There is also a clean split between two common use cases. If the model is supposed to answer the user in a structured format, use a structured response format. If the model is supposed to call your application's tools or functions, use function calling. OpenAI's docs spell out that distinction, and for function calling they recommend enabling strict: true so the arguments reliably adhere to the function schema.

My strong opinion is simple. Treat every structured LLM response as an API boundary. Once you start thinking in terms of contracts instead of prompts, the architecture gets cleaner, the bugs get cheaper, and the whole "why did the model invent a new field in production" problem mostly disappears. That is the real answer to "what is structured output validation for LLMs" and it is a much better answer than "ask the model nicely for JSON."

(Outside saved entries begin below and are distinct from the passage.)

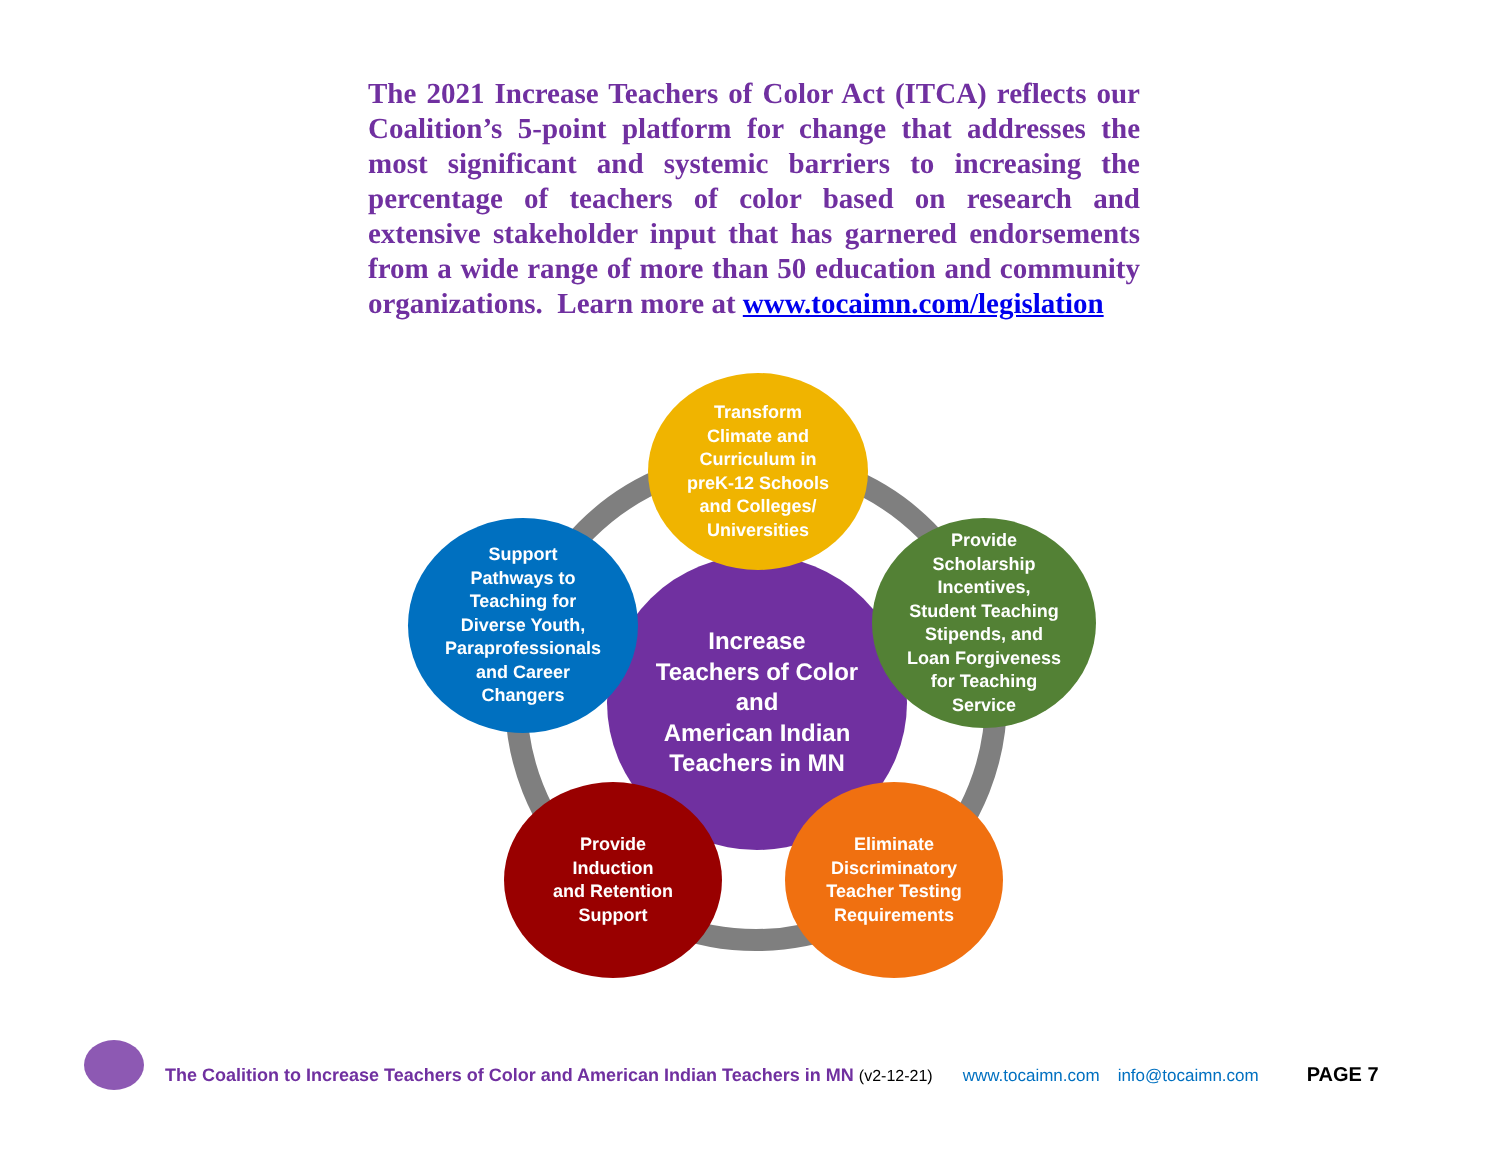The 2021 Increase Teachers of Color Act (ITCA) reflects our Coalition’s 5-point platform for change that addresses the most significant and systemic barriers to increasing the percentage of teachers of color based on research and extensive stakeholder input that has garnered endorsements from a wide range of more than 50 education and community organizations. Learn more at www.tocaimn.com/legislation
Increase
Teachers of Color
and
American Indian
Teachers in MN
Transform
Climate and
Curriculum in
preK-12 Schools
and Colleges/
Universities
Support
Pathways to
Teaching for
Diverse Youth,
Paraprofessionals
and Career
Changers
Provide
Scholarship
Incentives,
Student Teaching
Stipends, and
Loan Forgiveness
for Teaching
Service
Provide
Induction
and Retention
Support
Eliminate
Discriminatory
Teacher Testing
Requirements
The Coalition to Increase Teachers of Color and American Indian Teachers in MN (v2-12-21) www.tocaimn.com info@tocaimn.com PAGE 7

JSON mode is not validation

If you remember only one thing from this article, make it this. JSON mode is not schema validation. OpenAI's Help Center says JSON mode will not guarantee the output matches any specific schema, only that it is valid JSON and parses without errors. The Structured Outputs guide says the same thing in a cleaner way. Both JSON mode and Structured Outputs can produce valid JSON, but only Structured Outputs enforces schema adherence.

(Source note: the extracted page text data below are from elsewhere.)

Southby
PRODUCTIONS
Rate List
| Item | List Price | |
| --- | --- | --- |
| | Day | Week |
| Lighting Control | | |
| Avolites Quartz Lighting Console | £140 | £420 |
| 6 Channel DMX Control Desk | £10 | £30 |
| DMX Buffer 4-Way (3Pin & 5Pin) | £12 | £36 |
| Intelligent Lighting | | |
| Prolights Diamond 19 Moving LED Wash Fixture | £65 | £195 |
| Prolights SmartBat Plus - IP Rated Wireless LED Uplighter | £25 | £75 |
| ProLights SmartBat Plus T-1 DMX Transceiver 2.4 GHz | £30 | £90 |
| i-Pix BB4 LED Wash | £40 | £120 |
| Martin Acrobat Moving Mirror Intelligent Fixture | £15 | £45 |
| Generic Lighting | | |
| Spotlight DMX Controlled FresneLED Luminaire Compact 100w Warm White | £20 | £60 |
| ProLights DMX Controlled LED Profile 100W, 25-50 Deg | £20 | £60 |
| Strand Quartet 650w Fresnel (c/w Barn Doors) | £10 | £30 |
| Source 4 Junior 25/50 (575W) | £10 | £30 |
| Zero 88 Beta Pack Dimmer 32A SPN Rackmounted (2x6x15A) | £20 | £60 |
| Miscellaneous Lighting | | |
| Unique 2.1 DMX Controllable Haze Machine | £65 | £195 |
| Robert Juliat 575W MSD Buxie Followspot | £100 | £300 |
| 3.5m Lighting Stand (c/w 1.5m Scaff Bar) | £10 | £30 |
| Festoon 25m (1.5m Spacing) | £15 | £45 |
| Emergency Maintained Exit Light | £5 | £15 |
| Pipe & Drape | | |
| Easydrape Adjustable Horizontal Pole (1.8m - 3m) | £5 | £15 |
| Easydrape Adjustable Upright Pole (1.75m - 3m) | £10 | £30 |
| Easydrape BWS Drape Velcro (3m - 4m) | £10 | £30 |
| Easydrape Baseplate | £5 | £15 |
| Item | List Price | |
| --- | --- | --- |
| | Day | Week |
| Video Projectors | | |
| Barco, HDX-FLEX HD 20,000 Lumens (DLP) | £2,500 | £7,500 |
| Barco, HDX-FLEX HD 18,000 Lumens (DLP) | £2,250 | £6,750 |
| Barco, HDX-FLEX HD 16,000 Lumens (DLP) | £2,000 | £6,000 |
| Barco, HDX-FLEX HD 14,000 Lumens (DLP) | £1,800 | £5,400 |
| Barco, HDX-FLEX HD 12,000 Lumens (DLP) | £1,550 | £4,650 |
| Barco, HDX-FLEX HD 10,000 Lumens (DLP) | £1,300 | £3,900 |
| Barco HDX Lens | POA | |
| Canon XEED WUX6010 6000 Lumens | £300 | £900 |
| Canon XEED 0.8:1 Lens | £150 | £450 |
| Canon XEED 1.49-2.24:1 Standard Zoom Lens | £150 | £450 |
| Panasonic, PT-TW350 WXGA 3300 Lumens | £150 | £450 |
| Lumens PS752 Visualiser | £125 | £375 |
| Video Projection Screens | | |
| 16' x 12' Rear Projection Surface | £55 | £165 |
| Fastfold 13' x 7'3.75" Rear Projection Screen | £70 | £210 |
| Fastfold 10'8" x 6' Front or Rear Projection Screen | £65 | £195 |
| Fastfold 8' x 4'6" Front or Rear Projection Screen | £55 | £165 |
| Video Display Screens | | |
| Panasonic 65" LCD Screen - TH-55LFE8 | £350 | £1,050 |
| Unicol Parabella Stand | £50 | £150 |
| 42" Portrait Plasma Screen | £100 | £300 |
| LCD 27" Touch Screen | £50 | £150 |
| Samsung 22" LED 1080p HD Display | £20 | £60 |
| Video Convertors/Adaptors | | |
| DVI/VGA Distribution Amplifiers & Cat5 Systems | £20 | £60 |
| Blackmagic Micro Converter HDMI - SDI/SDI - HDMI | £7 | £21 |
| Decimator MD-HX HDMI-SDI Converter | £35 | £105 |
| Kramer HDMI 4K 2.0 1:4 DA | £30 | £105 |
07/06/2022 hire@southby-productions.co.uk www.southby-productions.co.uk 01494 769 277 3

That difference matters more than people admit. In its Structured Outputs launch post, OpenAI reported that gpt-4o-2024-08-06 with Structured Outputs scored 100 percent on its complex JSON schema evals, while gpt-4-0613 scored under 40 percent. You do not need to treat those numbers as universal truth to see the broader point. Schema enforcement changes the failure surface from "anything could happen" to "the contract is much tighter."

There are still edge cases, and pretending otherwise is how toy demos become pager duty. OpenAI documents that the model can refuse an unsafe request, and those refusals are surfaced outside your normal schema path. It also documents incomplete responses, including cases such as hitting max_output_tokens or a content filter interruption. So the FAQ "is JSON mode enough for reliable LLM output" has a short answer and a longer one. The short answer is no. The longer answer is that even strict structured output still needs explicit failure handling.

Where structured output still breaks

Schema enforcement shrinks the problem. It does not delete it. In real traffic you still see broken or surprising payloads for reasons that have little to do with your prompt wording.

Failure shapes worth designing for

Models and clients disagree about details. You can get extra prose before or after the JSON, Markdown fenced blocks around the payload, or a tool call whose name is valid but whose arguments are JSON that does not match your Pydantic model. Streaming makes it worse because you might validate a half-finished buffer. Defensive code should assume "string in, maybe JSON inside" rather than "bytes on the wire already match my model."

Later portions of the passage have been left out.